Ming the Mechanic
The NewsLog of Flemming Funch

Saturday, March 13, 2004day link 

 Israeli doctor in the West Bank
picture A nice little snapshot slideshow at BBC News about Zvi Bentwich, a well-known and respected Israeli immunologist who now spends his weekends in the West Bank and Gaza doing humanitarian medical work.
"Among Palestinians I have worked with or treated, I have never experienced any kind of hostility – not in a look or a word. I am appreciated by them in the same way that I am appreciated by my Israeli patients. This is the reward of this work."
I'm glad there are always good people doing good things, despite any odds against them.
[ | 2004-03-13 05:07 | 15 comments | PermaLink ]  More >

 The Indian computing revolution
picture Wired has a good article about people working in computer companies in India, who do a lot of business that is out-sourced from the U.S. It can well freak out a lot of high-tech employees in the U.S. that what is a $70,000 a year job in their area is more like a $7,000 a year job in India.
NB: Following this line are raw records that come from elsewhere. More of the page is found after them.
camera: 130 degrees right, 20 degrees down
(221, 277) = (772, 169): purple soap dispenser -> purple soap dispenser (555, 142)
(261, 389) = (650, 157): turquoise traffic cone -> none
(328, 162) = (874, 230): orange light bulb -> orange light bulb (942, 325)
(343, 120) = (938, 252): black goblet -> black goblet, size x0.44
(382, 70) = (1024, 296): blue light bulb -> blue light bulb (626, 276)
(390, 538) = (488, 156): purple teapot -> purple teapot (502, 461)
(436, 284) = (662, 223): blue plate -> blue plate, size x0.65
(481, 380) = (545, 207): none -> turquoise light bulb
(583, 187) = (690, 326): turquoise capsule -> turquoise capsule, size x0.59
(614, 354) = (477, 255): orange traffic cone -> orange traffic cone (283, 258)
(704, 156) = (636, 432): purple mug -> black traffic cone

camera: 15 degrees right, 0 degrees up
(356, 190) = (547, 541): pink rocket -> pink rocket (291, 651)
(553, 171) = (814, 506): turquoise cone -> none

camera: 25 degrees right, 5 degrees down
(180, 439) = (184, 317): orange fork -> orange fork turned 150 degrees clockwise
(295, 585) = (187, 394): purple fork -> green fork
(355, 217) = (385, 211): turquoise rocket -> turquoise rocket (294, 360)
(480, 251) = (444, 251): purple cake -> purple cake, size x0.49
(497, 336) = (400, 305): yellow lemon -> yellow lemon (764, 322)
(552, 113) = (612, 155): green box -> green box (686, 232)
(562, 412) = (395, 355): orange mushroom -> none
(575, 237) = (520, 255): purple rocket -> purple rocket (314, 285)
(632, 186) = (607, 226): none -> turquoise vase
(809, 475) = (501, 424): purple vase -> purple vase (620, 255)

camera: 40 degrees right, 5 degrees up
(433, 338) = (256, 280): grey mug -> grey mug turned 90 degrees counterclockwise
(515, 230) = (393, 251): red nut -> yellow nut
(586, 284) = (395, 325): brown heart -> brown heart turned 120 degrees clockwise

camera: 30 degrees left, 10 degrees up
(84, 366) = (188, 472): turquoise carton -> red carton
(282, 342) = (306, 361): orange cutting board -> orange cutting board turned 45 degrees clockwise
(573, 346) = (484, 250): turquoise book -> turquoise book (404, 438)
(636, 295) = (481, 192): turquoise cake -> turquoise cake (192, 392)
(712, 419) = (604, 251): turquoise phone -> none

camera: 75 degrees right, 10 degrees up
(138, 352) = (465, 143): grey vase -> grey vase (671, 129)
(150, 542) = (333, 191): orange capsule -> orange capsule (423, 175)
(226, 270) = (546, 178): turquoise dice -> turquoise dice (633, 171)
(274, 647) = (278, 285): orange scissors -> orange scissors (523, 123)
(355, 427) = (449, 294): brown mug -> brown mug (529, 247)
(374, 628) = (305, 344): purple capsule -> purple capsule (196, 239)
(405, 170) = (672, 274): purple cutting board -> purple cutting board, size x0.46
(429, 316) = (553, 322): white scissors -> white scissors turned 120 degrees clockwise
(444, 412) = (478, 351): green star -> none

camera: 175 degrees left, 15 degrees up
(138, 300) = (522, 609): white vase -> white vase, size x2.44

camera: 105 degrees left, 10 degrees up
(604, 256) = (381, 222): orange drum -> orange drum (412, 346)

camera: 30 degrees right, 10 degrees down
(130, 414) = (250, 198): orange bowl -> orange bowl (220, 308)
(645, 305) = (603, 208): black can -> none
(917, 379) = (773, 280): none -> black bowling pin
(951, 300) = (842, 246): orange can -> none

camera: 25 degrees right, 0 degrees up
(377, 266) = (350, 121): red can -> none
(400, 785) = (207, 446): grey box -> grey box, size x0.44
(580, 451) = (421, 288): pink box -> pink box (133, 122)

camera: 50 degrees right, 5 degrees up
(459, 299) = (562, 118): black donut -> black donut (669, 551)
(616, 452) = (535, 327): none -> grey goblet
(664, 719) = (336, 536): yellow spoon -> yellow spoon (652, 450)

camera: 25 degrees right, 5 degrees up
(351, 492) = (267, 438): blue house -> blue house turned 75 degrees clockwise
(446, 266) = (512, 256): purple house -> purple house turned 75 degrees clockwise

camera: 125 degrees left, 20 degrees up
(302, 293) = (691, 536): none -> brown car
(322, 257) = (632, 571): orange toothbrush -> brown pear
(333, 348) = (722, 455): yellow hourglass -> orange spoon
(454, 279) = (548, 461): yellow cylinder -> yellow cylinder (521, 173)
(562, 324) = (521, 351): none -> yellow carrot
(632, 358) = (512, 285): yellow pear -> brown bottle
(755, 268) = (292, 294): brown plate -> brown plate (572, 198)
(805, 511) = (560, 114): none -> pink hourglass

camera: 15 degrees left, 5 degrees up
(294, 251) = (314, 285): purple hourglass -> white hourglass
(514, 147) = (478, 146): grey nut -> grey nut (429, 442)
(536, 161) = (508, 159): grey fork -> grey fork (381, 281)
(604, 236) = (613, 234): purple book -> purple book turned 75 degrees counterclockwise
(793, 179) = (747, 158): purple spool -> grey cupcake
And it is today both technically and organizationally very possible for a large company to oursource big chunks of their work to a place like India. And what might freak out the guy in the U.S. even more is to realize that his counterparts in India are well-ecucated, professional, well-organized, and probably willing to work harder to get the job done.

I can certainly have the same fears. My expectation of how I will be paid is along the lines of the U.S. scale. But I also notice increasingly how there are programmers on the net from Russia or Asia who apparently can do large jobs for what I would consider impossibly small amounts of money. And they seem skilled and professional. I obviously can't compete on price with somebody who'll do for $200 what I'd need $5000 for.

But that Wired article makes it seem natural and positive. Which I'm sure it is. In a global free market, those who're best suited to do a job, and who can do it the best, for the lowest costs - of course it makes sense if they do it. It would be silly to try to use laws and protectionism to force people to needlessly pay 10 times as much for the same work. Efficient telecommunication tools allow high-tech industries and booming economies to grow and flourish in places where they otherwise couldn't. That's a good thing. That a lot of the business comes from other places than where the workers are does in no way have to be any problem.

So, the answer is of course to be flexible, and to do the things that ARE needed in one's local area, and which one can make a valuable contribution towards. So, maybe one might put the business together, or structure it, or sell it, or consult about it, rather than necessarily doing all the work locally. There are always things to do. Like, how Aparna Jairam, the project manager on the picture, quotes from the Bhagavad Gita:
"Do what you're supposed to do. And don't worry about the fruits. They'll come on their own."